A final linguistic note: one of my wackier translation choices is “insect” instead of “worm” for תוֹלַ֣עַת in verse 6. I know that the word is often used to mean “worm.” But its most specific meaning seems to be to refer to the insect “kermes ilicis” from which ancient people (particularly the Phoenicians) made a crimson dye. The insect looks like a worm in part of its life cycle, so “worm” may be a better choice on the whole. But since it’s also become a rather cliched and loaded term in this context, I thought it would be fun to go for “insect” instead here. This is the sort of thing one can do when one is not putting one’s translation forward as anything but a personal response to the powerful imagery of the Biblical text.
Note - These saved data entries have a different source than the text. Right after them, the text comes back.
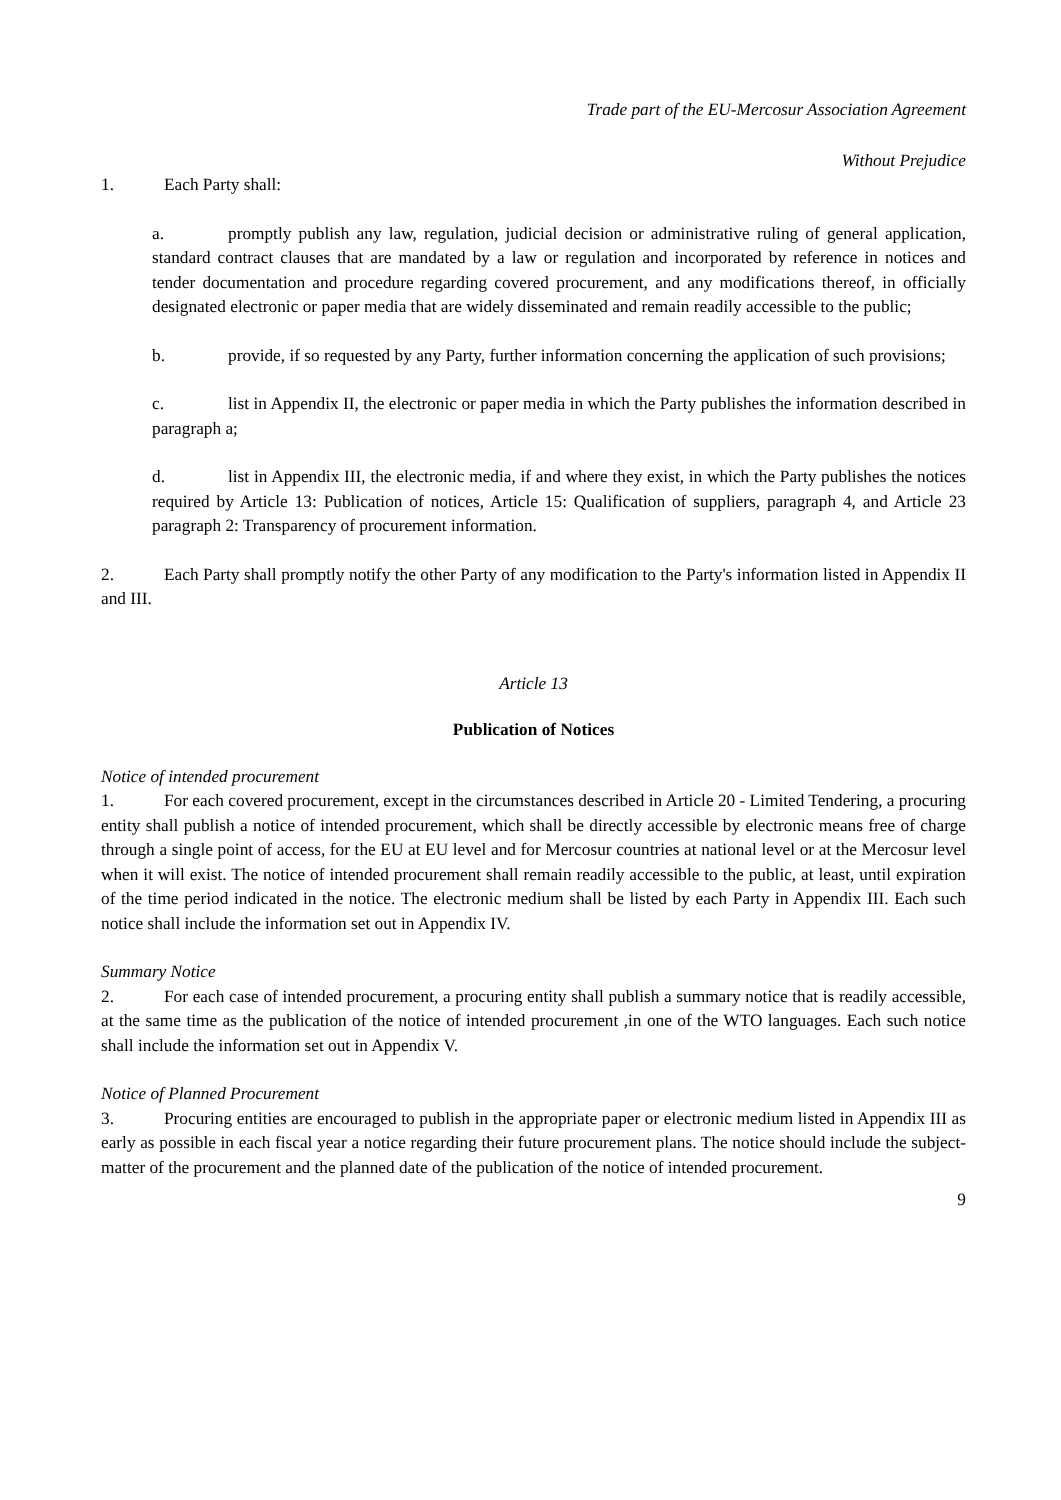Trade part of the EU-Mercosur Association Agreement
Without Prejudice
1. Each Party shall:
a. promptly publish any law, regulation, judicial decision or administrative ruling of general application, standard contract clauses that are mandated by a law or regulation and incorporated by reference in notices and tender documentation and procedure regarding covered procurement, and any modifications thereof, in officially designated electronic or paper media that are widely disseminated and remain readily accessible to the public;
b. provide, if so requested by any Party, further information concerning the application of such provisions;
c. list in Appendix II, the electronic or paper media in which the Party publishes the information described in paragraph a;
d. list in Appendix III, the electronic media, if and where they exist, in which the Party publishes the notices required by Article 13: Publication of notices, Article 15: Qualification of suppliers, paragraph 4, and Article 23 paragraph 2: Transparency of procurement information.
2. Each Party shall promptly notify the other Party of any modification to the Party's information listed in Appendix II and III.
Article 13
Publication of Notices
Notice of intended procurement
1. For each covered procurement, except in the circumstances described in Article 20 - Limited Tendering, a procuring entity shall publish a notice of intended procurement, which shall be directly accessible by electronic means free of charge through a single point of access, for the EU at EU level and for Mercosur countries at national level or at the Mercosur level when it will exist. The notice of intended procurement shall remain readily accessible to the public, at least, until expiration of the time period indicated in the notice. The electronic medium shall be listed by each Party in Appendix III. Each such notice shall include the information set out in Appendix IV.
Summary Notice
2. For each case of intended procurement, a procuring entity shall publish a summary notice that is readily accessible, at the same time as the publication of the notice of intended procurement ,in one of the WTO languages. Each such notice shall include the information set out in Appendix V.
Notice of Planned Procurement
3. Procuring entities are encouraged to publish in the appropriate paper or electronic medium listed in Appendix III as early as possible in each fiscal year a notice regarding their future procurement plans. The notice should include the subject-matter of the procurement and the planned date of the publication of the notice of intended procurement.
9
And now here’s the translation itself:

Psalm 22

My God, my God, why have you abandoned me?

Far from my shout, from the words I groan.
My God, I call to you by day, but you do not answer,
There is no silence for me in the night.

But you are holy,
Dwelling in Israel’s praises;
On you our fathers trusted,
They trusted, and you delivered them.
They cried out to you, and they were rescued;

On you they trusted, and they were not shamed.

But I am an insect, not a man,
A disgrace to humanity, and the people despise me.
Everyone who sees me mocks me,
Their lips curl, their heads shake.
“He trusted in YHWH, let him deliver him,
Let him snatch him up, if he is pleased with him.”

For you took me from the womb,
You made me rest trustfully on my mother’s breasts.
On you I was thrown from the womb;
From my mother’s belly you have been my God.
Do not be far from me, for affliction is near;
For there is no helper.

Many bulls circle round me;
The mighty of Bashan surround me;
The bulls bare their teeth at me;
A roaring lion gashes me.
My blood pours out like water;
My bones are pulled apart;
My heart becomes like wax,
And melts within my chest.
My strength dries up like fired clay,
My parched tongue sticks to my jaw,
In the dust of death you have laid me.
Now the dogs surround me,
An evil pack bounds about me,
They sink their teeth into my hands and feet.
I can count every one of my bones,
As the dogs stare and gaze at me.
They have already pulled my clothes apart,
And each one has a bit of my garments.

So you, YHWH, do not stay far away.

Make haste, my strength and my helper.
Snatch my life away from the sword,
Save my one and only life from the dog’s paws.
Save me from the lion’s mouth!

You have already answered me when I was on the wild bulls’ horns.

I will tell your name to my brothers,
I will praise you in the assembly.
All you who fear YHWH, praise him;
Give him glory, all the seed of Jacob.
Tremble before him, all the seed of Israel.
For he has not despised the poor man or looked on his poverty with disgust,
And he has not turned his face from him,
But he heard the poor man shouting to him.

It is you I will praise in the great assembly,
And I will pay back what I have vowed before those who fear YHWH.

The poor will eat and be satisfied,
And those who seek for YHWH will praise him.
May your heart, O poor, live for ever.

They, will remember YHWH and return to him,
All the ends of the earth.
And all the tribes of the nations will worship before his face.
For the kingdom belongs to YHWH,
And he will rule over the nations.
All the fat ones of the earth will eat and worship,
All who go down to the dust will bow before his face.
For none of them can keep his soul alive.

A seed will serve YHWH,

It will be counted as the Lord’s generation.
They will come and tell his justice,
Tell the newborn people what he has done.